Puerto Rico Pulse nightclub victims, gay news, Washington Blade


A Puerto Rico Senate committee on Thursday killed a bill that would have banned so-called conversion therapy on the island.

Members of the Senate Community Initiatives, Mental Health and Addiction Committee voted against Senate Bill 184 by an 8-7 vote margin. Three senators abstained.

Amárilis Pagán Jiménez, a spokesperson for Comité Amplio para la Búsqueda de la Equidad, a coalition of Puerto Rican human rights groups, in a statement sharply criticized the senators who opposed the measure.

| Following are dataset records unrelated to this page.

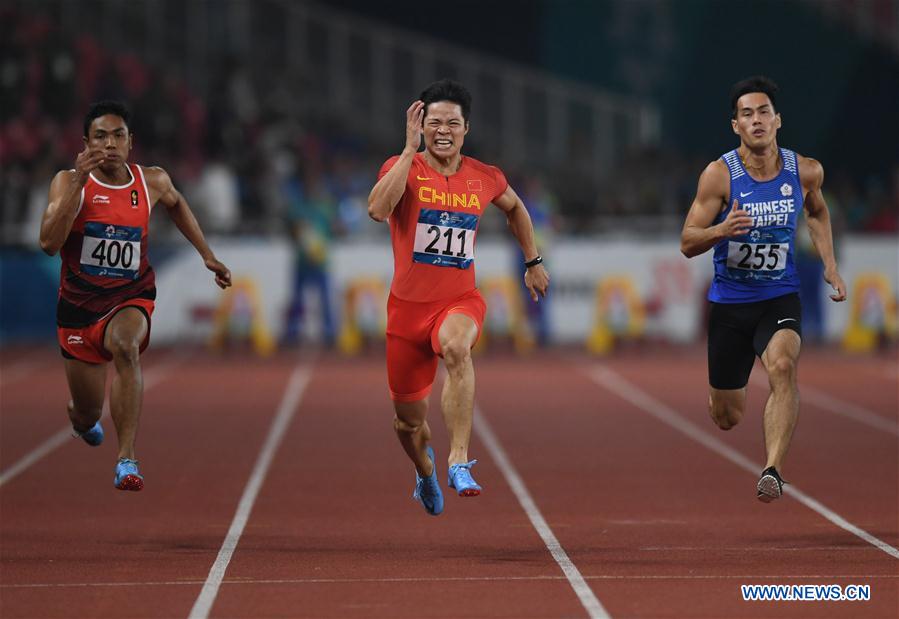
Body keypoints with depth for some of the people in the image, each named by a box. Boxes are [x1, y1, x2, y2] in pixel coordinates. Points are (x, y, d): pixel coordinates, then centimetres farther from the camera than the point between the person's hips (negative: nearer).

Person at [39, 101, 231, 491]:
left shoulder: (152, 181, -4)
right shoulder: (68, 182, -12)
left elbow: (175, 203, 22)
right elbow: (49, 242, -27)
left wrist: (206, 254, 19)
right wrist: (78, 182, -32)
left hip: (130, 299, 0)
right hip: (79, 302, 0)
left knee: (124, 345, -38)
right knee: (87, 415, 11)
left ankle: (127, 459, -38)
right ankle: (81, 417, 54)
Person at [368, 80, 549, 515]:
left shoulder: (485, 178, 3)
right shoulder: (403, 168, -6)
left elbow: (515, 208, 27)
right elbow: (378, 209, -28)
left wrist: (533, 261, 27)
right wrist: (411, 148, -25)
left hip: (460, 302, 0)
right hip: (408, 304, 0)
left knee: (456, 347, -38)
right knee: (408, 421, 9)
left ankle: (459, 462, -43)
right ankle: (425, 472, 45)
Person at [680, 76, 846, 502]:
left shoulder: (805, 171, -4)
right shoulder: (719, 175, -12)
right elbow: (687, 244, -11)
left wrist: (829, 266, 11)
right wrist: (720, 230, -32)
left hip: (780, 299, 0)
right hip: (729, 303, 0)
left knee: (782, 366, -33)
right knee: (727, 418, 9)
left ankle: (773, 471, -37)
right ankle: (717, 394, 48)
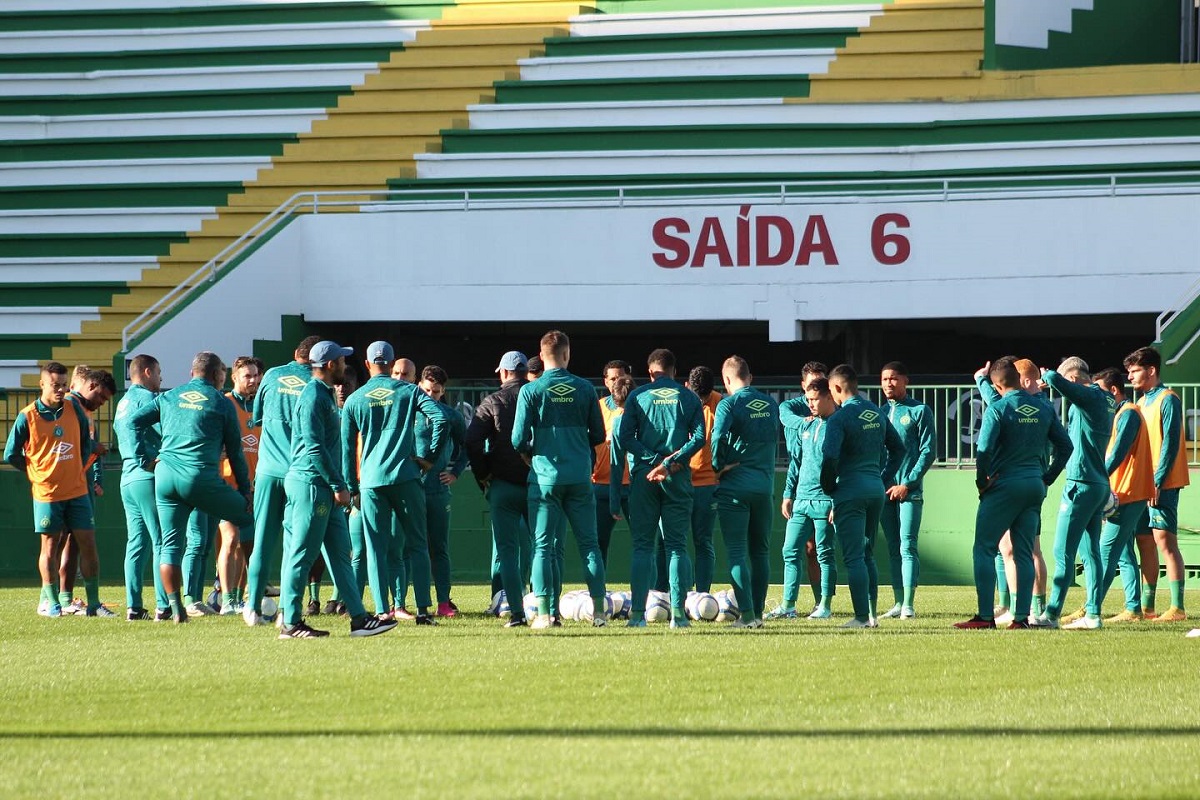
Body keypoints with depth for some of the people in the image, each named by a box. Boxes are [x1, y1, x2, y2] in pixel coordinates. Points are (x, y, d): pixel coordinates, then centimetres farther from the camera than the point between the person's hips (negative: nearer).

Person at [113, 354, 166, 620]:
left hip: (127, 478, 9)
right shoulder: (146, 398, -8)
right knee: (162, 541, -8)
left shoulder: (122, 403, 20)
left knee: (136, 543, 8)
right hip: (149, 478, -9)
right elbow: (167, 431, -17)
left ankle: (133, 606, 5)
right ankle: (163, 606, -11)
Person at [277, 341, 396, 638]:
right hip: (310, 483, -10)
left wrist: (338, 485, 18)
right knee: (303, 554, -6)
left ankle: (359, 618, 8)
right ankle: (291, 623, -3)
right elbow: (315, 446, -19)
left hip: (325, 489, 10)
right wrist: (338, 485, -18)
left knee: (340, 553, 8)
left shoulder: (325, 395, 18)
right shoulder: (313, 396, -13)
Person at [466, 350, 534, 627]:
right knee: (541, 548, 17)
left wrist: (482, 476, 1)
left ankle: (517, 612, -9)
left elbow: (472, 441, -10)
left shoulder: (493, 402, -2)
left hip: (503, 486, -2)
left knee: (506, 550, 1)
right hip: (538, 484, 2)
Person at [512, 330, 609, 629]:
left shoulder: (531, 391, -5)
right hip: (580, 477, 2)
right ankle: (599, 611, 4)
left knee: (543, 546, 1)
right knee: (589, 544, 7)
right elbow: (598, 435, 7)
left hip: (545, 477, -2)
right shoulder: (584, 389, 1)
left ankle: (545, 613, -5)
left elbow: (519, 440, -7)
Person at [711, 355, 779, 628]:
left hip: (735, 484, -5)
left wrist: (719, 467, -6)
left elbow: (718, 437, -19)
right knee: (760, 552, 13)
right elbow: (775, 437, 13)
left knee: (736, 552, -5)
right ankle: (758, 611, 13)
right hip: (766, 483, 5)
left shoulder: (730, 403, -8)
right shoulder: (770, 404, 9)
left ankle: (747, 614, -13)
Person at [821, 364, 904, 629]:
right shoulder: (878, 413, 10)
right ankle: (871, 614, 15)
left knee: (854, 557, -5)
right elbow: (898, 448, 17)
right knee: (867, 555, 16)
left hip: (850, 490, -7)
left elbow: (830, 457, -22)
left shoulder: (839, 418, -12)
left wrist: (829, 488, -7)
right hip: (876, 492, 7)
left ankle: (862, 616, -9)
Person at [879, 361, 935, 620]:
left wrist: (907, 484, -12)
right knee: (893, 548, 6)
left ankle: (909, 605, -12)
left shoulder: (920, 411, 0)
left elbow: (928, 451, -5)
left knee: (907, 547, -10)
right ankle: (898, 603, 9)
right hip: (885, 490, 5)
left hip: (910, 490, -5)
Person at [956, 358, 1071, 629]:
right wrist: (1047, 477, 16)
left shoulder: (998, 409, -9)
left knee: (984, 549, 0)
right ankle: (1022, 616, 4)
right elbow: (1065, 445, 11)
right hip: (1035, 487, 5)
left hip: (1004, 485, -5)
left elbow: (984, 450, -18)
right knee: (1024, 553, 10)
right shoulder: (1043, 408, 7)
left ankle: (985, 615, -6)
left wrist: (982, 481, -4)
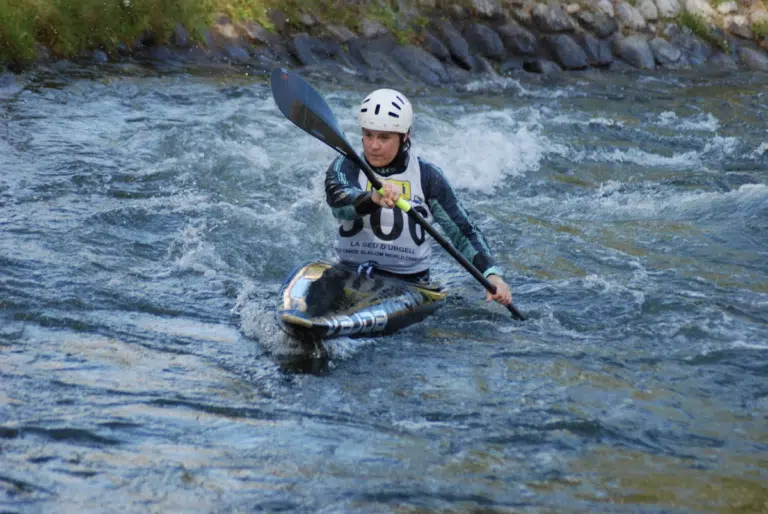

“If they publicly recognize that conversion therapies are abuse, if they even voted for a similar bill in the past, if the hearings clearly established that the bill was well-written and was supported by more than 78 professional and civil entities and that it did not interfere with freedom of religion or with the right of fathers and mothers to raise their children, voting against it is therefore one of two things: You are either a hopeless coward or you have the same homophobic and abusive mentality of the hate groups that oppose the bill,” said Pagán in a statement.

Thursday’s vote comes against the backdrop of continued anti-LGBTQ discrimination and violence in Puerto Rico.

Six of the 44 transgender and gender non-conforming people who were reported murdered in the U.S. in 2020 were from Puerto Rico.

A state of emergency over gender-based violence that Gov. Pedro Pierluisi declared earlier this year is LGBTQ-inclusive. Then-Gov. Ricardo Rosselló in 2019 signed an executive order that banned conversion therapy for minors in Puerto Rico.

“These therapies lack scientific basis,” he said. “They cause pain and unnecessary suffering.”

Rosselló issued the order less than two weeks after members of the New Progressive Party, a pro-statehood party  he chaired at the time, blocked a vote in the Puerto Rico House of Representatives on a bill that would have banned conversion therapy for minors in the U.S. commonwealth. Seven out of the 11 New Progressive Party members who are on the Senate Community Initiatives, Mental Health and Addiction Committee voted against SB 184.

“It’s appalling. It’s shameful that the senators didn’t have the strength and the courage that our LGBTQ youth have, and it’s to be brave and to defend our dignity and our humanity as people who live on this island,” said Pedro Julio Serrano, founder of Puerto Rico Para [email protected], a Puerto Rican LGBTQ rights group, in a video. “It’s disgraceful that the senators decided to vote down this measure that would prevent child abuse.”